Assessment held invalid as AO finalised capital gains without DVO valuation despite statutory mandate; Rectification under Section 154 also struck down
Meetu Kumari | Dec 2, 2025 |
ITAT Quashes Assessment Passed Without Awaiting DVO Report: Section 50C(2) Safeguards Reaffirmed
The assessee, Rajni Arvind Birla, had sold commercial units in Mumbai for Rs. 1.75 crore for AY 2018-19. While the sale was duly reported, the Sub-Registrar valued the property at a higher figure of Rs. 2.23 crore for stamp duty purposes. During scrutiny, the AO invoked Section 50C(1). Upon the assessee disputing the stamp valuation and requesting reference to the Valuation Officer, the AO did refer the matter to the DVO under Section 50C(2). However, before receiving the valuation report, and despite the statutory exclusion of time under Section 153, the AO hurriedly passed an assessment order on 22.09.2021 adopting the stamp value, expressly stating that the order was “subject to rectification upon receipt of the valuation report.” During appeal, the DVO submitted a valuation of Rs. 1.94 crore. Based on the report, the AO gave rectification order u/s 154 in November 2024.

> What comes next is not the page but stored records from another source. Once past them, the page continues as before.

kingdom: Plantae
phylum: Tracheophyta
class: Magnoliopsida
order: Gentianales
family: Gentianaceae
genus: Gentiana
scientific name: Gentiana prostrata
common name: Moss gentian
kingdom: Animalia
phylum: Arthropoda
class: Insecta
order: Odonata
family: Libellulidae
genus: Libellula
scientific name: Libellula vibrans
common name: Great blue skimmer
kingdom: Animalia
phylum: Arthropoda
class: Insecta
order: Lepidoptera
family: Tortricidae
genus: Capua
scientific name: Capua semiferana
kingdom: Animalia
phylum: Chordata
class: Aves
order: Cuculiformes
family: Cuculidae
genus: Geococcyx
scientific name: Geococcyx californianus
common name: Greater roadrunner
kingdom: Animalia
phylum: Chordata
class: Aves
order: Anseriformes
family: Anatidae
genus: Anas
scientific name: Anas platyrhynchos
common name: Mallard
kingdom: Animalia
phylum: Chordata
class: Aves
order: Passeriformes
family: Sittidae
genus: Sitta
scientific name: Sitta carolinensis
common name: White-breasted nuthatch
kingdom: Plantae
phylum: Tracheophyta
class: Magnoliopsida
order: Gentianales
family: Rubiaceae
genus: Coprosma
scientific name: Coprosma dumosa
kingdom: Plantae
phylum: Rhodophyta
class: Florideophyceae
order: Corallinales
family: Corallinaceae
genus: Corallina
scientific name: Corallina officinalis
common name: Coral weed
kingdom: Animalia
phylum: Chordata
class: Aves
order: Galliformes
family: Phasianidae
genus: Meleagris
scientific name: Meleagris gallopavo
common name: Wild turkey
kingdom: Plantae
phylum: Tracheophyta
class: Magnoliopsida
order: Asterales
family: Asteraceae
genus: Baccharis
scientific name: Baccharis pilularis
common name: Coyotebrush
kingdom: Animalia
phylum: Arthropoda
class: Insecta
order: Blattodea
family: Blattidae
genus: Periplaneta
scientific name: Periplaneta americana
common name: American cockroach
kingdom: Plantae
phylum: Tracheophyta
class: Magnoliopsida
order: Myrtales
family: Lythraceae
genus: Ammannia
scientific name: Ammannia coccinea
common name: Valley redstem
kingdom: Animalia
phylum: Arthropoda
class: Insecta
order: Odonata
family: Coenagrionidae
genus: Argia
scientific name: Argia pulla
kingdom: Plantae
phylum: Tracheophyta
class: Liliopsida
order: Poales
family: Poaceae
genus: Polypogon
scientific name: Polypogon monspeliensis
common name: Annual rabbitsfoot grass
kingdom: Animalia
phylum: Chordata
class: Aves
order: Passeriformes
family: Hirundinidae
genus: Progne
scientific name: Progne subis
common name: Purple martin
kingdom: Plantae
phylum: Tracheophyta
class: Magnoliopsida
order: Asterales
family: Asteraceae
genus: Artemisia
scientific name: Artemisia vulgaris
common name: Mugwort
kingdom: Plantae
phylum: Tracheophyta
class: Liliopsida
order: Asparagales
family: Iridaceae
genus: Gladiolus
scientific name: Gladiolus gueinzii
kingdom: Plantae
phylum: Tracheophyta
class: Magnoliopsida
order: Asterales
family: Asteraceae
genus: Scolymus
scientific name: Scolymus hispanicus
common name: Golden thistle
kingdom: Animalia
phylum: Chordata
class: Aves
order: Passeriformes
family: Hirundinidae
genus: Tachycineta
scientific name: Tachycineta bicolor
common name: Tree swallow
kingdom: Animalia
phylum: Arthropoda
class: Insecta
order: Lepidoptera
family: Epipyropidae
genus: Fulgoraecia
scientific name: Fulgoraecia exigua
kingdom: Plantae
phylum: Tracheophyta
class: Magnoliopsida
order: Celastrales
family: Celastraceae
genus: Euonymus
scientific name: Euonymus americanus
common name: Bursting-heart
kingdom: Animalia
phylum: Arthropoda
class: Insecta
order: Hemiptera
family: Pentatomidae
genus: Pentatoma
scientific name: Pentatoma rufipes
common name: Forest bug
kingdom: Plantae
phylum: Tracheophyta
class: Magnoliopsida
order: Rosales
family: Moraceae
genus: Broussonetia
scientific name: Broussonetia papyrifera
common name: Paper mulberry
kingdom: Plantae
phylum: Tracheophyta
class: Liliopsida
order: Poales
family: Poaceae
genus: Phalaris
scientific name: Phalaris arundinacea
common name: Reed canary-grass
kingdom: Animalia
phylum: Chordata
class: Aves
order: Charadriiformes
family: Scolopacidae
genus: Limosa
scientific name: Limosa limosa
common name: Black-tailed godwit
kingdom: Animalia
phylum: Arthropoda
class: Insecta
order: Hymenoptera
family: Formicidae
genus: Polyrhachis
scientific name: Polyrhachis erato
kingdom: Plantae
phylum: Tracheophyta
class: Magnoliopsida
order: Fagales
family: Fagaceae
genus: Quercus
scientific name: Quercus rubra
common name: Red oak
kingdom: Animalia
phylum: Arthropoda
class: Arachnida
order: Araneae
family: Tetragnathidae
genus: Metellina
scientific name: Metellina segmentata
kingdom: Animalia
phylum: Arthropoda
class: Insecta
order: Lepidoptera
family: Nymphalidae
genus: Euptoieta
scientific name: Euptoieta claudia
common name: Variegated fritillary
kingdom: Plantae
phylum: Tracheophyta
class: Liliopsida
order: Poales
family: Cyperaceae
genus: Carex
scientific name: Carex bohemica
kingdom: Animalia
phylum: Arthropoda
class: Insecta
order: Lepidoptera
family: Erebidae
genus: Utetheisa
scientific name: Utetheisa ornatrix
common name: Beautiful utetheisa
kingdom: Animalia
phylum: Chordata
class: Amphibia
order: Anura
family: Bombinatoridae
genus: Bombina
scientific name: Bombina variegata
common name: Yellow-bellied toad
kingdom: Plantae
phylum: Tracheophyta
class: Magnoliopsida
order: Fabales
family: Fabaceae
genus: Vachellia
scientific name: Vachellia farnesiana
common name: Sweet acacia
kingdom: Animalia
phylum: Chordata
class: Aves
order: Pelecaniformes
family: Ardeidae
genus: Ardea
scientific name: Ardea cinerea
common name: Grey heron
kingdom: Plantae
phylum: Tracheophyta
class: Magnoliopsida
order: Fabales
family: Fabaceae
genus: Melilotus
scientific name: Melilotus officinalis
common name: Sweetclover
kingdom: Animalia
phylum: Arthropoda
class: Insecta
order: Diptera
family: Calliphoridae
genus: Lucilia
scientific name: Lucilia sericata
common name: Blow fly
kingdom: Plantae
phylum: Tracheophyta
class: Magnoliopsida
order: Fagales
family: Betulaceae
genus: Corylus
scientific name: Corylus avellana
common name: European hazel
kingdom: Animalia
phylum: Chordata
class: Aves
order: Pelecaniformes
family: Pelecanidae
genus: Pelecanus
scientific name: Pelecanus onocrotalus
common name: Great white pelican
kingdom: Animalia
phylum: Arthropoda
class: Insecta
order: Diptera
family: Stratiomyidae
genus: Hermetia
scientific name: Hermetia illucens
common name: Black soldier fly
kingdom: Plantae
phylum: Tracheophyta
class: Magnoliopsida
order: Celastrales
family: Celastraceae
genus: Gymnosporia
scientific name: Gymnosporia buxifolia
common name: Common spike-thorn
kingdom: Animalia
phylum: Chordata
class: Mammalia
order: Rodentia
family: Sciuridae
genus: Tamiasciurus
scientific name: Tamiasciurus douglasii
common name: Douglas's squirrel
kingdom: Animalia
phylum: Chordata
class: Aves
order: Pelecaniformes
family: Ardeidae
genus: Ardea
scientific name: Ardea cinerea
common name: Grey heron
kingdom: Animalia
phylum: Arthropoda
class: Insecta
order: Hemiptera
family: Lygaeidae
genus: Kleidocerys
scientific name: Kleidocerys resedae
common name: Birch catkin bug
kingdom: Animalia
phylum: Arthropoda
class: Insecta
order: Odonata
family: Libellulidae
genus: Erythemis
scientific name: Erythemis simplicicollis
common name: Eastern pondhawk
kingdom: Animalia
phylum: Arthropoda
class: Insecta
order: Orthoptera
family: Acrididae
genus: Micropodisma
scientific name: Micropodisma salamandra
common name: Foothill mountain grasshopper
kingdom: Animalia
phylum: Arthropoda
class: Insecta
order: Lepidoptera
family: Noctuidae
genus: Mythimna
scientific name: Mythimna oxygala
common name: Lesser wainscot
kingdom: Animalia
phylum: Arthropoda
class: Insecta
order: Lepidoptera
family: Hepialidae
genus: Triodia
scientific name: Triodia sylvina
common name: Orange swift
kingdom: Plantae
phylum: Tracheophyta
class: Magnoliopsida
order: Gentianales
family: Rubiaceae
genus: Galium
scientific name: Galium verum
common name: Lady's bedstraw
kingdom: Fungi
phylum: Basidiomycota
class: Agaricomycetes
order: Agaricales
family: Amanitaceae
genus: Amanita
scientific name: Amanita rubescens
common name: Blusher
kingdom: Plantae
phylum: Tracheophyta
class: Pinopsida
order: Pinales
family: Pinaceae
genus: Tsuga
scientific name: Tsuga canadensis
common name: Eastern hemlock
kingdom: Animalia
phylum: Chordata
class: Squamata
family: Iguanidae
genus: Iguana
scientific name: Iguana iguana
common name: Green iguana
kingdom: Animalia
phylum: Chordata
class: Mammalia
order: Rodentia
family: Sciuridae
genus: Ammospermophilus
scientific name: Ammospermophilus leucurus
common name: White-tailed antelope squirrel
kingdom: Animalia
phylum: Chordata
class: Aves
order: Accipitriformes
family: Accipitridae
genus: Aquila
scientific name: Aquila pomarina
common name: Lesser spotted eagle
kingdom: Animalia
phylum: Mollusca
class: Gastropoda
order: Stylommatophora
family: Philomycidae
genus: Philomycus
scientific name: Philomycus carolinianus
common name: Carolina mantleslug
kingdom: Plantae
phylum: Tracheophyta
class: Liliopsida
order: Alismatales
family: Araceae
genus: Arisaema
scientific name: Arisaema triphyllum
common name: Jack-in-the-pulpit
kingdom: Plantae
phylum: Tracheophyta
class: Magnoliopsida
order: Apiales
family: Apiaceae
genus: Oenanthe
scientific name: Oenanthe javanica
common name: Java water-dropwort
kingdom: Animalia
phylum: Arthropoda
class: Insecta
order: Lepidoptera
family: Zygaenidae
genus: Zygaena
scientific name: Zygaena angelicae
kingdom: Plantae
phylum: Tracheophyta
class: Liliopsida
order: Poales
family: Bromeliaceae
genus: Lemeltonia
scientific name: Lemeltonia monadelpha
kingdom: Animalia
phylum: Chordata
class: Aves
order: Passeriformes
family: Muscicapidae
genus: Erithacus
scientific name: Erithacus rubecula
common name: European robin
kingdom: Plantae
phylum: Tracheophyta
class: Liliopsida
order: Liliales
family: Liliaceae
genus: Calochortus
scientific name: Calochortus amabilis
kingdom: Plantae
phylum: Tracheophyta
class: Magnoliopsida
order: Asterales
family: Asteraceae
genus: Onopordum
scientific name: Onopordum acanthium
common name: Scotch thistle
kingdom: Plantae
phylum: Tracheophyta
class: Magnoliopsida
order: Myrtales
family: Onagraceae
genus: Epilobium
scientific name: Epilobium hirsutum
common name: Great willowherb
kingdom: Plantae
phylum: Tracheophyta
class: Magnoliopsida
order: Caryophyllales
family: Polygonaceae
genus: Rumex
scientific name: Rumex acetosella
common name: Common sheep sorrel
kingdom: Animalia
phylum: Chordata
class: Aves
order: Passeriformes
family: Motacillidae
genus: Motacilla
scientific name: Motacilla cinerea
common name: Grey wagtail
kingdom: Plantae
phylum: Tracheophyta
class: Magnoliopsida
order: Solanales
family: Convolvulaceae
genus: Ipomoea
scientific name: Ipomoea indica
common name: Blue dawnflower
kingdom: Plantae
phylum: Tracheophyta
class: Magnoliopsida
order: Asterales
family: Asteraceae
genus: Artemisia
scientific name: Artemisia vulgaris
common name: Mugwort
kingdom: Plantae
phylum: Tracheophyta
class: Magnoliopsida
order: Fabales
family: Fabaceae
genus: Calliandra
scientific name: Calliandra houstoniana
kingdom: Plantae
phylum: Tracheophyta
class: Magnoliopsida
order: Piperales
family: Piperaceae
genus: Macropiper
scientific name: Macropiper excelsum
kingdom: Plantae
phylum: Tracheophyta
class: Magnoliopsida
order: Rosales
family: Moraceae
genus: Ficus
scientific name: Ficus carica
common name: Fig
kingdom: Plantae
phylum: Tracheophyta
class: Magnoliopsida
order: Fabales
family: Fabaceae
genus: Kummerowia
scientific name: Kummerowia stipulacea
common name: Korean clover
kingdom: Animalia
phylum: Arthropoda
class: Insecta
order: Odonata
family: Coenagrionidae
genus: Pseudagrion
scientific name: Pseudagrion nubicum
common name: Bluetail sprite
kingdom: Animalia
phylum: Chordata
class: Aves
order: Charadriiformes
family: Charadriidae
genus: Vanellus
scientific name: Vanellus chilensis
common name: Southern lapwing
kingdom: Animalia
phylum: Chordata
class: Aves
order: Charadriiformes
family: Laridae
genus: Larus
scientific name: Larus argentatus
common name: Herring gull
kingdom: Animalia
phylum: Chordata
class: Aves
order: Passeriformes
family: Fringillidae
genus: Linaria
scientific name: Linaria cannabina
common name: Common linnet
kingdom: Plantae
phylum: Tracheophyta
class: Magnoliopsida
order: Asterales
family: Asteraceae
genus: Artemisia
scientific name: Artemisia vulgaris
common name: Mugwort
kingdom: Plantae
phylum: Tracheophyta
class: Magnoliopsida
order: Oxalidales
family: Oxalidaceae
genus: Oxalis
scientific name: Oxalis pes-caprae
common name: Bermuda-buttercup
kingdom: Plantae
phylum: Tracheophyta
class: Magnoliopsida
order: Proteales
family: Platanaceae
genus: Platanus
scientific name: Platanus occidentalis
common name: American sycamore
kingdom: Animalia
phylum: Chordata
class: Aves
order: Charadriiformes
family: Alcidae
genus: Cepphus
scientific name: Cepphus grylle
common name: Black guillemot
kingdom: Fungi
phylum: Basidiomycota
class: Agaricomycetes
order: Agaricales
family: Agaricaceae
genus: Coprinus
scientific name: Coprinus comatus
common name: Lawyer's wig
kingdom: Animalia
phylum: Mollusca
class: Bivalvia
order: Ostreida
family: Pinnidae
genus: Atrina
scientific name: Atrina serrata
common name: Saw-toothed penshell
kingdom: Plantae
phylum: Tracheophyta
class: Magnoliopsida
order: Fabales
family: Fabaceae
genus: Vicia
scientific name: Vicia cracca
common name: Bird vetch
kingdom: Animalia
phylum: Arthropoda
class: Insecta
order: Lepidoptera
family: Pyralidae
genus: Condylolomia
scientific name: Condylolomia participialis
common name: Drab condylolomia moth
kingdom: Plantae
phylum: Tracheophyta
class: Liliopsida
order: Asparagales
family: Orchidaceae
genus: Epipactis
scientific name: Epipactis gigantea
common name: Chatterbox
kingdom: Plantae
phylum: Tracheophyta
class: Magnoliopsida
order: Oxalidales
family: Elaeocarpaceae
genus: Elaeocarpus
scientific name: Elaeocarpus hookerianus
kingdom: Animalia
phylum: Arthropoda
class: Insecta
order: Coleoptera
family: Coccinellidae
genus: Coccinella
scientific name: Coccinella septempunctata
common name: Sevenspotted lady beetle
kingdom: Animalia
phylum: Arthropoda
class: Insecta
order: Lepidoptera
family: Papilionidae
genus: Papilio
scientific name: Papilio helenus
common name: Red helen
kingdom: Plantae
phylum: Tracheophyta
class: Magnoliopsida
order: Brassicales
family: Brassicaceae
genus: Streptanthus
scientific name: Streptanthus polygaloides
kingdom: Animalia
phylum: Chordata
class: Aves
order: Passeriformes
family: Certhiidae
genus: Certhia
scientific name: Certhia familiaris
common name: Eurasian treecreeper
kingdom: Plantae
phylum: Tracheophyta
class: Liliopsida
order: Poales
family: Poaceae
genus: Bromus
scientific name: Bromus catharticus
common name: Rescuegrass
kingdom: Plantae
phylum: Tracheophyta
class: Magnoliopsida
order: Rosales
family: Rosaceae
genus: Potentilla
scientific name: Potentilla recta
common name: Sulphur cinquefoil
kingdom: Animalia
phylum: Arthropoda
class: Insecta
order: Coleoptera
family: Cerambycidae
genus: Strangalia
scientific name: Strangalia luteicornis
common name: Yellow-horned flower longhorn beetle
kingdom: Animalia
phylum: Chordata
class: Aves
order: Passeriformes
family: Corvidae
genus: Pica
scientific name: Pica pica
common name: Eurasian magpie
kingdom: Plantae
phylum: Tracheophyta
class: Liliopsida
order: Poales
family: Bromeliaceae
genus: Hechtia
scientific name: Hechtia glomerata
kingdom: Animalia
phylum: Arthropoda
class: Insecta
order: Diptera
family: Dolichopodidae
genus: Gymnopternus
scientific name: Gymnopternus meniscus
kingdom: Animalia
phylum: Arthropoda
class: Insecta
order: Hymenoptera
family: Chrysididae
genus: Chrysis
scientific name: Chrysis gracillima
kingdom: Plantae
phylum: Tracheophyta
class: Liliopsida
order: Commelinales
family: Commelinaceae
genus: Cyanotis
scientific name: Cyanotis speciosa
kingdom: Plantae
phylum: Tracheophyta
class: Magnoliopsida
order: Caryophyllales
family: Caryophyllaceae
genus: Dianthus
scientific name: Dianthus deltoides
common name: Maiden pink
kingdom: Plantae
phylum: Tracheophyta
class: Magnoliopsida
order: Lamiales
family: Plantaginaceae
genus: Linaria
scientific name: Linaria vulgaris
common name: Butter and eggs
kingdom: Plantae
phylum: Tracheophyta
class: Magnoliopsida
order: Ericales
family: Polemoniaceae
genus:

The CIT(A) upheld both the original assessment and the rectification order, also allowing disallowances relating to cost of acquisition, improvement, and transfer expenses. Aggrieved, the assessee approached the ITAT.
Main Issue: Whether an assessment made under Section 143(3) adopting the stamp duty valuation is valid, and whether the AO could later use Section 154 to substitute the capital gains computation based on the later valuation report.
ITAT’s Decision: The Tribunal held that once the AO invokes Section 50C(2) and refers valuation to the DVO, the assessment cannot be finalised until the DVO’s report is received. Explanation 1(iii) to Section 153 expressly excludes this period from limitation, making it clear that the AO was expected to await the report rather than preempt it. Therefore, the assessment order dated 22.09.2021 was declared invalid.
The assessee’s statutory right to valuation under Section 50C(2) was violated, and CIT(A)’s reasoning suffered from non-application of mind. Thus, both the assessment order and the Section 154 rectification were quashed in full, making all additions infructuous.